So wie Du mich kennst

Anika Landsteiner

352 Seiten, € 16,99

Fischer Krüger, April 2021

 

 

 

 

Mit „So wie du mich kennst“ hat die junge Autorin Anika Landsteiner, geboren 1987, ein packendes Porträt über zwei Schwestern und deren Familie geschrieben.

Karla, Anfang dreißig kehrt mit einer Urne, darin die Asche ihrer nur wenig jüngeren Schwester Marie, die bei einem Unfall ums Leben kam, aus New York nach Unterfranken zurück. Karla ist in einem kleinen ländlichen Städtchen in Unterfranken nahe Würzburg geblieben und arbeitet dort als Lokalredakteurin bei der Stadtzeitung, während Marie als Fotografin immer extrovertierter, mutiger gewesen ist.
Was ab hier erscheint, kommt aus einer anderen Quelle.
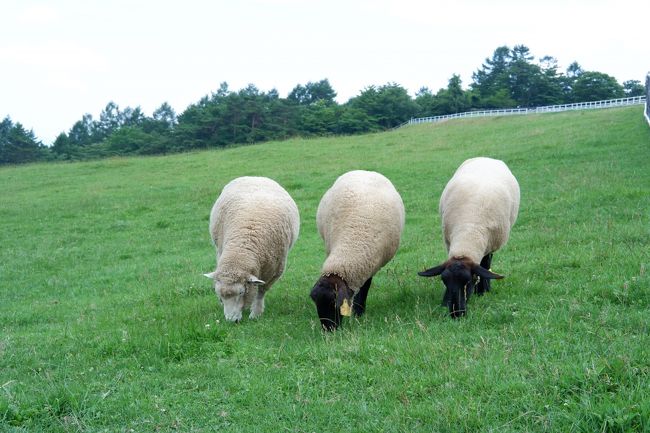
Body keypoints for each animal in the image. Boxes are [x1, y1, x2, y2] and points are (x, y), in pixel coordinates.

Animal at [204, 176, 300, 320]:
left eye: (241, 292)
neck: (241, 249)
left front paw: (256, 313)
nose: (231, 321)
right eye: (218, 293)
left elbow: (261, 291)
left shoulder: (274, 270)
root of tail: (255, 177)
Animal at [310, 170, 404, 330]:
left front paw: (359, 312)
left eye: (334, 304)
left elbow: (365, 286)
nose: (329, 331)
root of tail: (365, 171)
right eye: (316, 304)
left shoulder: (371, 263)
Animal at [418, 156, 520, 318]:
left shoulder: (488, 245)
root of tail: (487, 158)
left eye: (469, 281)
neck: (469, 230)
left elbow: (484, 266)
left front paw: (483, 290)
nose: (456, 314)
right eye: (444, 281)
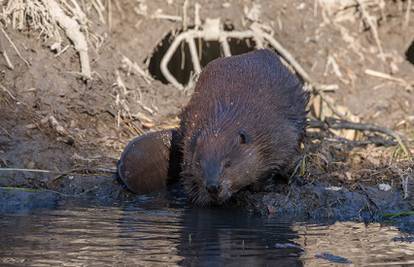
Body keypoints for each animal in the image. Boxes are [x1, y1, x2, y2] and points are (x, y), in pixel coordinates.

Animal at [118, 49, 308, 206]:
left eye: (228, 163)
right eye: (200, 163)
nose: (213, 186)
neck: (225, 117)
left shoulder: (276, 132)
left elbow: (275, 162)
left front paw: (264, 185)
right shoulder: (190, 139)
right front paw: (200, 197)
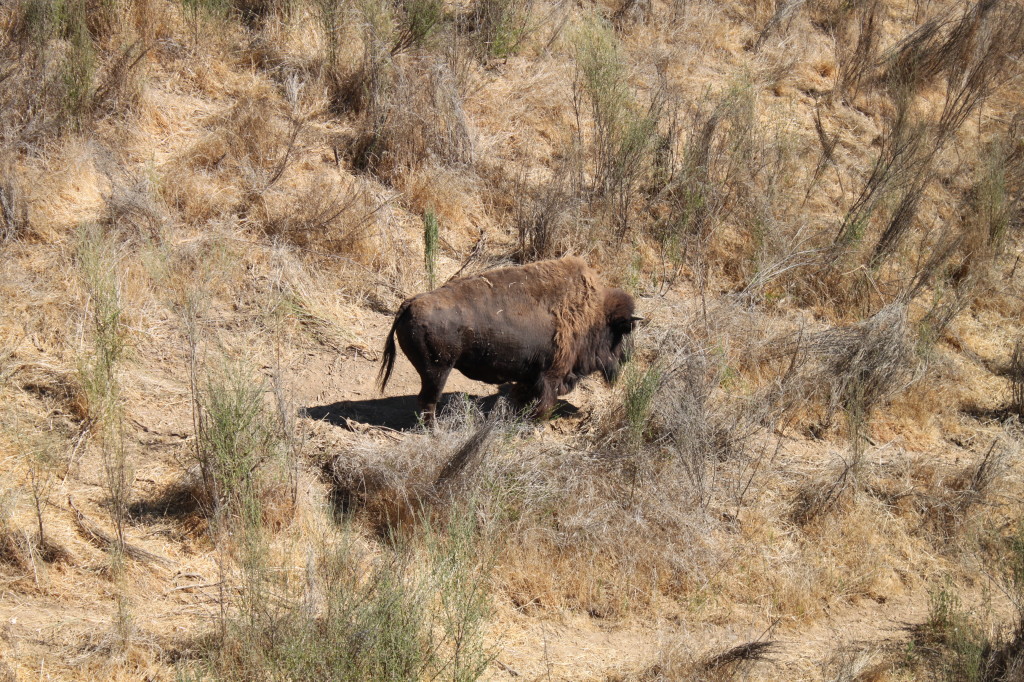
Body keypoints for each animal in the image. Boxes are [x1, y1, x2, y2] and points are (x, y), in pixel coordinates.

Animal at [376, 258, 638, 421]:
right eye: (622, 332)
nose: (625, 358)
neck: (593, 316)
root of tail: (410, 302)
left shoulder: (530, 377)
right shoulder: (550, 377)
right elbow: (544, 403)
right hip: (438, 370)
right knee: (428, 400)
Nachdem sie auf ihrer Ausstellung von einem gutaussehenden, charmanten jungen Amerikaner angesprochen wird, ist es Liebe auf den ersten Blick und sie folgt ihm nach Boston. Als nach wenigen Jahren die Scheidung folgt, zieht sie nach New York, um dort mit ihrem guten Ruf als hervorragende Fotografin ihr berufliches und privates Leben noch einmal neu auszurichten. Karla besucht ihre Schwester zweimal im Jahr in New York und sie tauschen fast täglich kurze Nachrichten miteinander aus. Obwohl sich die beiden Schwestern ihrer großen Unterschiede in Persönlichkeit und Lebenswege bewusst sind, stehen sie sich sehr nah und glauben, alles von der anderen zu wissen. Als Karla nach der Beerdigung noch einmal nach New York zurückkehrt, um Maries Wohnung aufzulösen und sich um andere Formalitäten zu kümmern, macht sie eine verstörende Entdeckung, die alles, was sie bisher von ihrer Schwester wusste oder glaubte zu wissen, in einem völlig neuen Blick erscheinen lässt.
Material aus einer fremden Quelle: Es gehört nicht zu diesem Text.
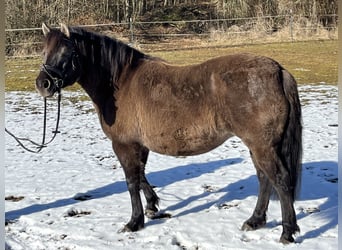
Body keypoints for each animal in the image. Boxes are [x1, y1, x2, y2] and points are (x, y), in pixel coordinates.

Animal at [35, 23, 302, 244]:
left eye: (67, 53)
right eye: (44, 51)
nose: (43, 84)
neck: (120, 82)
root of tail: (278, 70)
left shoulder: (124, 145)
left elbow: (131, 181)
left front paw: (134, 222)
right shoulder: (139, 145)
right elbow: (141, 175)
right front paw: (152, 206)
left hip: (262, 146)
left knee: (280, 180)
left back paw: (287, 232)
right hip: (257, 146)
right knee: (264, 179)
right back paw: (255, 221)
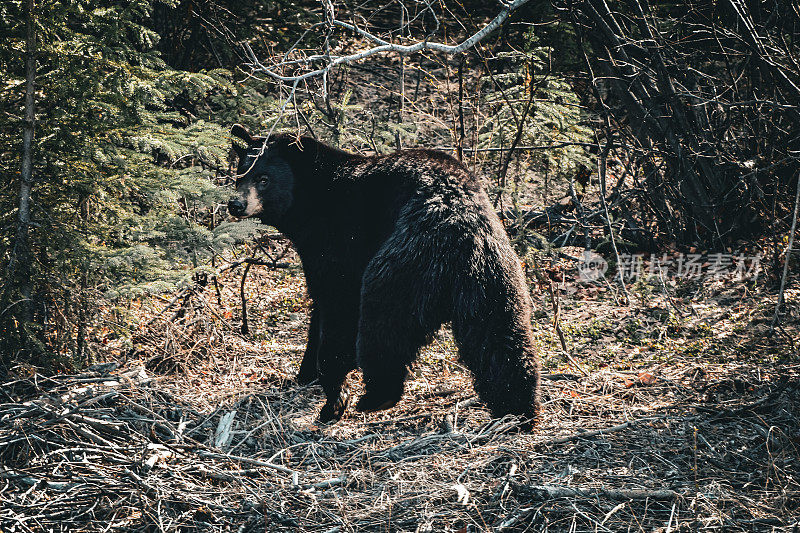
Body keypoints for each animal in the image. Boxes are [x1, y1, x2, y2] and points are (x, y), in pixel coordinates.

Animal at [230, 125, 544, 424]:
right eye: (239, 174)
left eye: (263, 179)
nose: (236, 204)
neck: (315, 197)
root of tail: (458, 228)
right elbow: (318, 308)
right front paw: (305, 373)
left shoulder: (339, 242)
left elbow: (335, 306)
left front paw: (331, 390)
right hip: (494, 278)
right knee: (501, 338)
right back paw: (519, 410)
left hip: (401, 268)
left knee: (382, 328)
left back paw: (374, 397)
Mit einem sicheren und intensiven Blick über Familienbeziehungen, in denen wichtige Themen unausgesprochen bleiben wie auch Beziehungen zu Lebenspartnern, bettet die Autorin ein fesselndes Geschwisterporträt ein. In abwechselnden Kapiteln lässt sie Marie und Karla jeweils aus ihrer Perspektive erzählen und fügt so wie in einem Puzzle raffiniert die Entwicklungsgeschichte der beiden Schwestern mit allen Ecken und Kanten zu einem großen Ganzen zusammen. Karla, die ihr Leben im unaufgeregten, beschaulichen Unterfranken liebt, ist hin- und hergerissen, ob die Trennung von ihrer großen Liebe Max die richtige Entscheidung war. Mit Marie taucht man in das schrill-laute und bunte New York ein. Anika Landsteiner arbeitet mit Tiefe und Empathie die Charaktere und Leben der beiden Frauen aus, beschreibt aber auch intensiv, wie unterschiedlich Karla und ihre Familie mit ihrer Trauer um Marie umgehen. Mich hat die Umsetzung der Frage beim Lesen in den Bann gezogen, wie viel man wirklich von einem Menschen, mit dem man aufgewachsen ist und glaubt, diesen in- und auswendig zu kennen und was davon bleibt, wenn die Lebenswege sich völlig mit großer räumlicher Distanz unterschiedlich entwickeln. Dahinter liegt ein spannendes Familiengefüge, das die Schwestern geprägt hat und ihre Entwicklung beeinflusst.

Ein hochspannender und intensiver Roman über zwei Schwestern und ihre unterschiedlichen Lebenswege sowie einer Neuausrichtung des Lebens nach der Erkenntnis, dass unausgesprochenes eine Last ist und eine freie Weiterentwicklung behindert.

Das Cover ist außergewöhnlich und passt.